Blood flow is the body’s earliest shared signal.
Why continuous blood-flow modeling reveals system-wide stress before symptoms, visits, or emergencies.
One signal. Many systems. Earlier understanding.
The unified carrier
Blood flow has one job: to deliver what the body needs and remove what it doesn't. Oxygen, nutrients, hormones, heat, waste, and signaling molecules all travel the same highway.
To do this, it must respond continuously to the demands of every major system—heart function, vascular tone, nervous regulation, kidney fluid balance, and metabolic state.
Blood flow isn’t just circulation—it’s the body reacting to itself.
The Gap
Why snapshots fail
Traditional vitals capture moments. But bodies change gradually. Deterioration shows up as drift, not sudden spikes.
By the time a single point is "out of range," the underlying issue has often been developing for weeks. We focus on the trajectory, not the event.
Health rarely fails suddenly. It drifts there.
Example
Anatomy of a lead-up
Consider the weeks before a cardiovascular event. You don't feel it, but the physics of your blood flow are changing to compensate.
Arteries narrow
Resistance increases, forcing pressure up.
Vessels stiffen
Waveforms become sharp and reflective.
Cardiac strain
Heart works harder, weakening forward flow.
Blood flow changes because the body is already compensating.
The foundation model
Our system builds a living baseline for every individual. It learns what "normal" looks like for you, so it can recognize meaningful change—not by crossing a generic threshold, but by deviating from your personal history.
The model does not diagnose. It recognizes meaningful change.
"Technology detects patterns. Humans decide what they mean."
Human Interpretation
Context matters. Algorithms are excellent at detecting statistical drift, but they cannot know if you just ran for a bus or had a stressful phone call.
Our nurses act as stewards of the baseline. They interpret the change, filter out the noise, and coordinate with primary care. We only intervene when it matters.
Clinical Validation
Validated in clinical practice
In collaboration with Duke Health, we evaluated Preemptive’s modeling approach in a real-world hospital readmission setting.
The study focused on identifying patients at risk of unplanned readmission. By analyzing continuous blood flow dynamics, the model demonstrated an ability to surface risk signals days before a readmission event occurred.
With an AUC of ~0.85, the model offered meaningful sensitivity with low false positives—providing a clear window for intervention that traditional clinical risk models often miss.
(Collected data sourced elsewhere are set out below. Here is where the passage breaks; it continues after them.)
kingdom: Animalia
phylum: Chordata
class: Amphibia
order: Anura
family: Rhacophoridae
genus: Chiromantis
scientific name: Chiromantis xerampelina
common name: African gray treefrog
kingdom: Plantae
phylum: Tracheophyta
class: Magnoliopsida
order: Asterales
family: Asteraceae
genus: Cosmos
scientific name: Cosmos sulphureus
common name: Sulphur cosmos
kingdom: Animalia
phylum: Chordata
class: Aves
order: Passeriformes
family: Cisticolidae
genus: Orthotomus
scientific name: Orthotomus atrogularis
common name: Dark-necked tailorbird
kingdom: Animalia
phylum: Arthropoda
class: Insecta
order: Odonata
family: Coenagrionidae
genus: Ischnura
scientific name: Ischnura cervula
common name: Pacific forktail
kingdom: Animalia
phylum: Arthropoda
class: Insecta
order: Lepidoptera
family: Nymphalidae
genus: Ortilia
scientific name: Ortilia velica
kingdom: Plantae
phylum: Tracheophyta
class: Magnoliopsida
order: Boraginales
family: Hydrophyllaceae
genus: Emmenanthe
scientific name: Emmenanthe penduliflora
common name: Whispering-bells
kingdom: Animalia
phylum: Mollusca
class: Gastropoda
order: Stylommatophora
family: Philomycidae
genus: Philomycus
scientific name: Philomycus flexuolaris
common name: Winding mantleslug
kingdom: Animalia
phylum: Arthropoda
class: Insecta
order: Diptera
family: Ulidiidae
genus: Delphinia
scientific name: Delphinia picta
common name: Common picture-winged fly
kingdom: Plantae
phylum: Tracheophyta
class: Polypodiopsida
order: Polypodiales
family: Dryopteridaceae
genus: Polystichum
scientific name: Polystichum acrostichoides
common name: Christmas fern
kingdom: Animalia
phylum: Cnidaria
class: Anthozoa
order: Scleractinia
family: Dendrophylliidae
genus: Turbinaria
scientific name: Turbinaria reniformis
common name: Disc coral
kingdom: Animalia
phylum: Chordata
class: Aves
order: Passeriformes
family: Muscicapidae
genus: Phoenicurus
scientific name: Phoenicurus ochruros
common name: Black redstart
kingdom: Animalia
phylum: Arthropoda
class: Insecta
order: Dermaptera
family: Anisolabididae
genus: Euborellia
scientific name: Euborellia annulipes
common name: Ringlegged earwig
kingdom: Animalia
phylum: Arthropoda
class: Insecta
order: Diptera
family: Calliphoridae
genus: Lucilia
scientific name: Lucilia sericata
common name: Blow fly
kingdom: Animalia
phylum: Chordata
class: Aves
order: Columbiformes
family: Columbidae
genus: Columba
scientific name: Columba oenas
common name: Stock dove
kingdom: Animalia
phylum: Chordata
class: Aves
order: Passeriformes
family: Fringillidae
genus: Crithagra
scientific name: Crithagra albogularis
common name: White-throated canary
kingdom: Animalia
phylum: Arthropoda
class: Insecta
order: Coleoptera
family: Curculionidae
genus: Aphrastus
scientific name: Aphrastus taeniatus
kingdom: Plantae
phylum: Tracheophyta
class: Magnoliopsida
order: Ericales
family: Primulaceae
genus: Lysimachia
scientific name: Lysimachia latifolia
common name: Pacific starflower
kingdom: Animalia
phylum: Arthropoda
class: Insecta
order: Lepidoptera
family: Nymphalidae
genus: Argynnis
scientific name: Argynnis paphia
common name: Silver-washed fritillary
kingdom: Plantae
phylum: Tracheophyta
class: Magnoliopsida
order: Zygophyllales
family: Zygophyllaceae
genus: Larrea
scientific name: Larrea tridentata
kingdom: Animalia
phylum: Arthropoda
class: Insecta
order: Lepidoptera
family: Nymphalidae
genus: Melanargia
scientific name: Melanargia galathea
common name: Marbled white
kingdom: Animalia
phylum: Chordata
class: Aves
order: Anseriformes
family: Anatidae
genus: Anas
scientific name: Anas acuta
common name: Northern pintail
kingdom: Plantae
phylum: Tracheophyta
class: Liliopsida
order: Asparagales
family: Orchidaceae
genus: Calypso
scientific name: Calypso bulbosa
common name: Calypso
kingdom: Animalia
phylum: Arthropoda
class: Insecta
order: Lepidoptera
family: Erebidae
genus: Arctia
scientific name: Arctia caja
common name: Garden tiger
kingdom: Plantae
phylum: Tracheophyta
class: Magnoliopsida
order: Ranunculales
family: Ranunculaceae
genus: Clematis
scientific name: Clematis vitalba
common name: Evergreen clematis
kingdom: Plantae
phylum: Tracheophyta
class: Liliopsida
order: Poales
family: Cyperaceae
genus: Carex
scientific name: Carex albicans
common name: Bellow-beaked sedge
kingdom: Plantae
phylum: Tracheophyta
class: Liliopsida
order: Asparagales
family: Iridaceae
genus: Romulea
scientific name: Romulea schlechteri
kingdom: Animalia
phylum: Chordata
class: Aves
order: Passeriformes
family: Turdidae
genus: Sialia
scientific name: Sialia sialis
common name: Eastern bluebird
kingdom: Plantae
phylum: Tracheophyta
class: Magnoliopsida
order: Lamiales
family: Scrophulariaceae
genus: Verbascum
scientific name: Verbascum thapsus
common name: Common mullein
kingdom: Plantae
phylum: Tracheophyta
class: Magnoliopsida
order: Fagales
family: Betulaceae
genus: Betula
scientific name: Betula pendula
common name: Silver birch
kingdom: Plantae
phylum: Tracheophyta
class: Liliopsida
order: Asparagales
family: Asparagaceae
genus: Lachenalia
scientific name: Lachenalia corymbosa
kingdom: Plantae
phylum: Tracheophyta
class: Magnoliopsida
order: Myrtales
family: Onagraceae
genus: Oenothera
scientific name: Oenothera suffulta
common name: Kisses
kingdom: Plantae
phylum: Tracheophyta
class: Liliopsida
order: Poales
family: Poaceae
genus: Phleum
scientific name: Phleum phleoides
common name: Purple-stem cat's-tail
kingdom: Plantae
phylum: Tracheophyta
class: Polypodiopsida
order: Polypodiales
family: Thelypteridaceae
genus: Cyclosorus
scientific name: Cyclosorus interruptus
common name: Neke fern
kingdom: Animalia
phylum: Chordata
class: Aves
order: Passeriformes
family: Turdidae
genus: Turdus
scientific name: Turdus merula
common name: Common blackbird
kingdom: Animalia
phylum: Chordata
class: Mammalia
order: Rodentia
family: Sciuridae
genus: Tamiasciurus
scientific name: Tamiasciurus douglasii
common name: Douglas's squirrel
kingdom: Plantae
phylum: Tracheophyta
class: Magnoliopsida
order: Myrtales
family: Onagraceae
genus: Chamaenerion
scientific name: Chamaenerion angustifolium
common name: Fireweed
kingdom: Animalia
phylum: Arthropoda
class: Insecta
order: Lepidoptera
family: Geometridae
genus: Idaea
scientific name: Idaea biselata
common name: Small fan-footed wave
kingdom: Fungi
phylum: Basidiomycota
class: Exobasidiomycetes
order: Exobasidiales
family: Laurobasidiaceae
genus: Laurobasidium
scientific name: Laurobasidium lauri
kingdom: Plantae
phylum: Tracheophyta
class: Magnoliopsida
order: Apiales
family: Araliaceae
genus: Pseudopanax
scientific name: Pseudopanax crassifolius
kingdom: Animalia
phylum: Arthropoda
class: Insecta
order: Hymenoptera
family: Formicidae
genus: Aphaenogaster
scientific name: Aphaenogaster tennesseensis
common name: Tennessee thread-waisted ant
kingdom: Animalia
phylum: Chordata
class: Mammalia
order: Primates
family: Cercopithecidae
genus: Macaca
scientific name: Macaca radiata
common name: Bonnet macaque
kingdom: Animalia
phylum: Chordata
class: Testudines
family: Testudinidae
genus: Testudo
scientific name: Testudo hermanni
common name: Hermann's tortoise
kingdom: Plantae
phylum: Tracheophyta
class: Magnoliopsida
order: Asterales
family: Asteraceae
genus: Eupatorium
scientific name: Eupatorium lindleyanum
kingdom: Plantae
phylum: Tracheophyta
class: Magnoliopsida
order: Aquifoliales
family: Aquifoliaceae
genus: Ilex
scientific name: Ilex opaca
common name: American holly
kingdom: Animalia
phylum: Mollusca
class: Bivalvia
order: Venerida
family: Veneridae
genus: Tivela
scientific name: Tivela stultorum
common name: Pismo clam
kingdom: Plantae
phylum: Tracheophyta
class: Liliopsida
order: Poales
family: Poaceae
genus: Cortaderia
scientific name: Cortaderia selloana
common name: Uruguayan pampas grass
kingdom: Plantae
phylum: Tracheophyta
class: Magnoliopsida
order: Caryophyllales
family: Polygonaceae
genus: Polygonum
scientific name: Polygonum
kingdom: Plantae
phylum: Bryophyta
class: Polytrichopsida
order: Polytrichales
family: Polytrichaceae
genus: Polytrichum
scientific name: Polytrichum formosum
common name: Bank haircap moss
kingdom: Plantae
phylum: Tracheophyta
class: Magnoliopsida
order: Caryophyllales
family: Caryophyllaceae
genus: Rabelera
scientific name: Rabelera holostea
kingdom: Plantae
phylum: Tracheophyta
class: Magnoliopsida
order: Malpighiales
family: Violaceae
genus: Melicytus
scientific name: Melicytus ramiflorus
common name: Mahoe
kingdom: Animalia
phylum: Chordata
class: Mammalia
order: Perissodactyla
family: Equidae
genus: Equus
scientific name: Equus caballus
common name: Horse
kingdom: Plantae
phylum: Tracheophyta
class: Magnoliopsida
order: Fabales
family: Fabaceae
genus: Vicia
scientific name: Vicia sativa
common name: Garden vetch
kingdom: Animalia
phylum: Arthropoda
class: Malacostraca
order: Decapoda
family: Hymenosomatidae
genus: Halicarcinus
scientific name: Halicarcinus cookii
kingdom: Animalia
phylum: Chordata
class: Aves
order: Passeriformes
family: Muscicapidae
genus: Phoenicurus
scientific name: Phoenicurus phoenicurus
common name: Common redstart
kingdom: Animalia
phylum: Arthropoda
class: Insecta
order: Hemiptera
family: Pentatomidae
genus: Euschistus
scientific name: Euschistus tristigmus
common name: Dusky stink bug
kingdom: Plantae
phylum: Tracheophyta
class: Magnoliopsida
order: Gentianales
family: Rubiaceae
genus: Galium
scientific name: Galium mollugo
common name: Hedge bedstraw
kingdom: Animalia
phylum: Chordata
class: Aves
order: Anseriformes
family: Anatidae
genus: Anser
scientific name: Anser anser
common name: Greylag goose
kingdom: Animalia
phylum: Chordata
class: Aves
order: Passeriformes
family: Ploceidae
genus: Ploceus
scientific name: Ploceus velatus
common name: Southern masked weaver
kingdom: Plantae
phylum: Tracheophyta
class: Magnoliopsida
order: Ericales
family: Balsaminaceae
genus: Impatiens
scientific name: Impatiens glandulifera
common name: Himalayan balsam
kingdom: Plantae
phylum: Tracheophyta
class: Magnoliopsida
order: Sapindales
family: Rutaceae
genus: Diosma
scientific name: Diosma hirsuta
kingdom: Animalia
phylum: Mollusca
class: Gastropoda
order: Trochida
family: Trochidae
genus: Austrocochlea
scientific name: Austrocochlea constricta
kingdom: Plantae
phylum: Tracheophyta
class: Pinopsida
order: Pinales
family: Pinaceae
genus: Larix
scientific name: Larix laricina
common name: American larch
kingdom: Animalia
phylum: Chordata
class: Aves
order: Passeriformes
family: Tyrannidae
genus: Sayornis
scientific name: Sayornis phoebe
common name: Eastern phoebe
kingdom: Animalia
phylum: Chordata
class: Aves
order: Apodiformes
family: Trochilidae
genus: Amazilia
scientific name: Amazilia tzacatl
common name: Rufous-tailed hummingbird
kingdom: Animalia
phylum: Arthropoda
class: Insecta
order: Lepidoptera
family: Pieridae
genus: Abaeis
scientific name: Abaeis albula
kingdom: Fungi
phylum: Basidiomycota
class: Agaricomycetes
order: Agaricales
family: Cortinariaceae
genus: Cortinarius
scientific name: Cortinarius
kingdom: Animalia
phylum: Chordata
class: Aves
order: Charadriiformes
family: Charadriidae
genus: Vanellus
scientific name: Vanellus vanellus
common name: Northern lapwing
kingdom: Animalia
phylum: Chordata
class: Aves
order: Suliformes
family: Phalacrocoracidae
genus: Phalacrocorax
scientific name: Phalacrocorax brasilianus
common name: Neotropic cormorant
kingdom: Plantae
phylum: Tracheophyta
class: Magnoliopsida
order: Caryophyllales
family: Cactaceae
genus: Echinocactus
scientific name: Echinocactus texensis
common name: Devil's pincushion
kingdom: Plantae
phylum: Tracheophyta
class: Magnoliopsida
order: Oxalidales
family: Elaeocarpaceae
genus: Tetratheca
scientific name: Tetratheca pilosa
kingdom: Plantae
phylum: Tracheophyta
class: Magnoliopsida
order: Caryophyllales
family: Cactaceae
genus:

This study reflects how early physiological modeling can support earlier, calmer intervention when combined with human judgment.
What the model sees
Different conditions leave different early signatures in blood flow. We categorize these as physiological patterns, not diseases.
Fluid Overload
Changes in volume and pressure often preceding heart failure decompensation.
Vascular Resistance
Stiffening or narrowing vessels indicating rising hypertensive stress.
Inflammatory Stress
Subtle metabolic shifts that can signal developing infection or flare-ups.
Autonomic Instability
Imbalance in the nervous system regulation of heart rate and tone.
Timing Irregularity
Micro-variations in beat-to-beat intervals suggesting electrical issues.
Action before urgency
When a signal is caught early, the intervention is often simple. A medication adjustment. A hydration plan. A visit to primary care next week instead of the ER tonight.
Compounding value
The longer the model observes, the more precise it becomes. A longitudinal baseline is an asset that appreciates over time, offering greater protection the longer you stay within the system.
A foundation changes everything above it.
We don't replace clinicians. We strengthen them. By removing the surprise of emergencies, we return stability to healthcare.